0
votes

I am using TIKA and Tesseract for OCR text extraction from pdf files that contain scanned images. I have managed to parse pdf documents containing images with ResursiveParserWrapper instead of Parser and it is working fine however the client wants to do all the configurations related to Tesseract OCR somewhere else and use existing code as it is to extract OCR text extraction from all supported formats.

The existing code uses simple Parser to extract data. Can anybody help me and explain why we use RecursiveParserWrapper instead of normal Parser when we are going to extract data from images or pdfs containing scanned images.

1

1 Answers

1
votes

There are 3 benefits to the RecursiveParserWrapper.

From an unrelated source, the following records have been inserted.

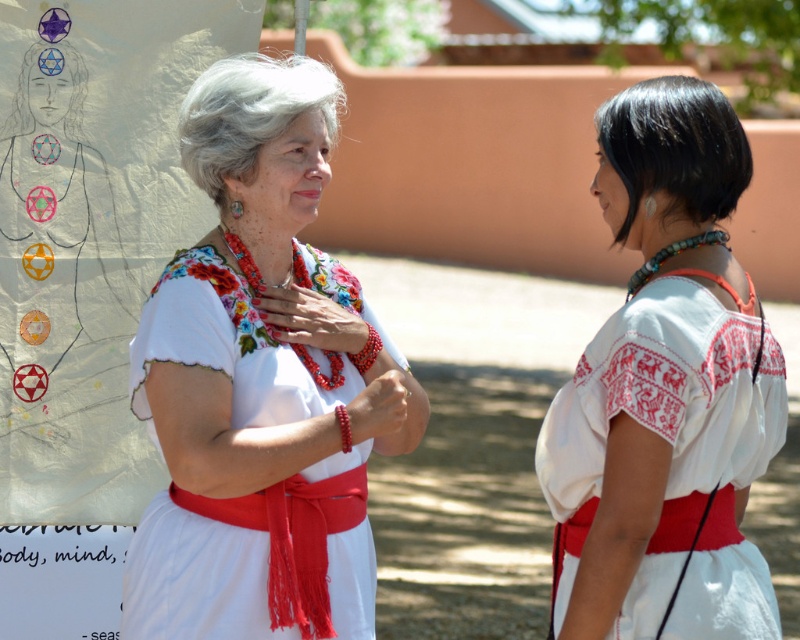
Question: Can you confirm if white embroidered blouse at center is positioned above white cotton dress at right?

Choices:
 (A) no
 (B) yes

Answer: (B)

Question: Can you confirm if white embroidered blouse at center is thinner than white cotton dress at right?

Choices:
 (A) no
 (B) yes

Answer: (A)

Question: Which of the following is the closest to the observer?

Choices:
 (A) white cotton dress at right
 (B) white embroidered blouse at center

Answer: (A)

Question: Is white embroidered blouse at center above white cotton dress at right?

Choices:
 (A) yes
 (B) no

Answer: (A)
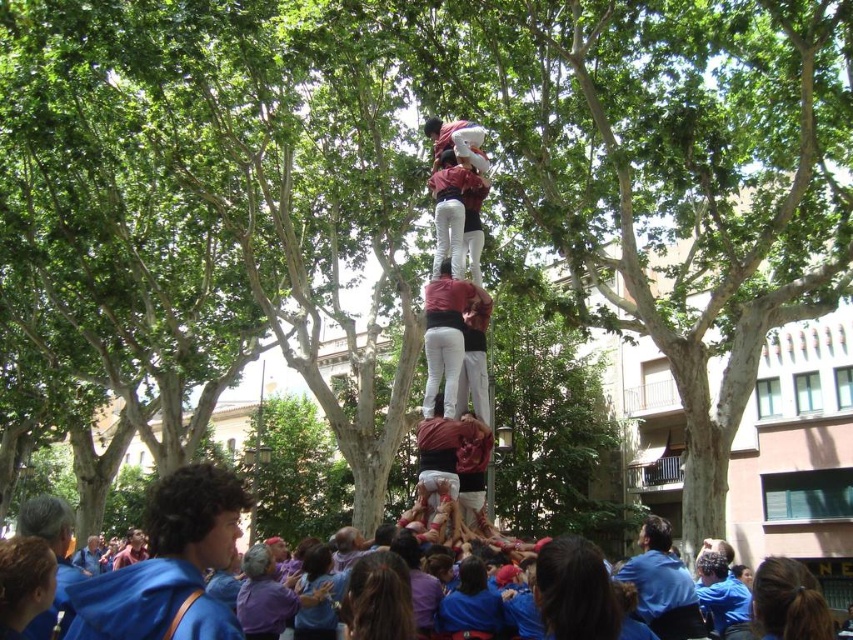
Describe the element at coordinates (448, 333) in the screenshot. I see `smooth white pants at center` at that location.

Between smooth white pants at center and matte red shirt at center, which one has less height?

matte red shirt at center

The width and height of the screenshot is (853, 640). I want to click on smooth white pants at center, so click(x=448, y=333).

How far apart are blue fabric crowd at lower center and matte red shirt at center?

The distance of blue fabric crowd at lower center from matte red shirt at center is 24.39 meters.

Does blue fabric crowd at lower center have a smaller size compared to matte red shirt at center?

Incorrect, blue fabric crowd at lower center is not smaller in size than matte red shirt at center.

The height and width of the screenshot is (640, 853). Find the location of `blue fabric crowd at lower center`. blue fabric crowd at lower center is located at coordinates (167, 564).

This screenshot has height=640, width=853. I want to click on blue fabric crowd at lower center, so click(x=167, y=564).

Is blue fabric crowd at lower center above smooth white pants at center?

Incorrect, blue fabric crowd at lower center is not positioned above smooth white pants at center.

Where is `blue fabric crowd at lower center`? The height and width of the screenshot is (640, 853). blue fabric crowd at lower center is located at coordinates (167, 564).

The image size is (853, 640). What are the coordinates of `blue fabric crowd at lower center` in the screenshot? It's located at tap(167, 564).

  1. maintains metadata from embedded documents
  2. records stacktraces from parse exceptions in embedded documents
  3. easier to identify what came from main document and what came from embedded docs/attachments

If you don’t care about these, then you should be able to extract the same text with the AutoDetectParser and the RecursiveParserWrapper. If you do see a difference in the text extracted, please open a ticket on Tika’s JIRA.

Also note, if you’re using an old version of Tika ( < 1.15), you need to supply the Parser for embedded documents in the ParseContext for each parse; if you don’t do this in the older versions Tika did not parse any embedded docs.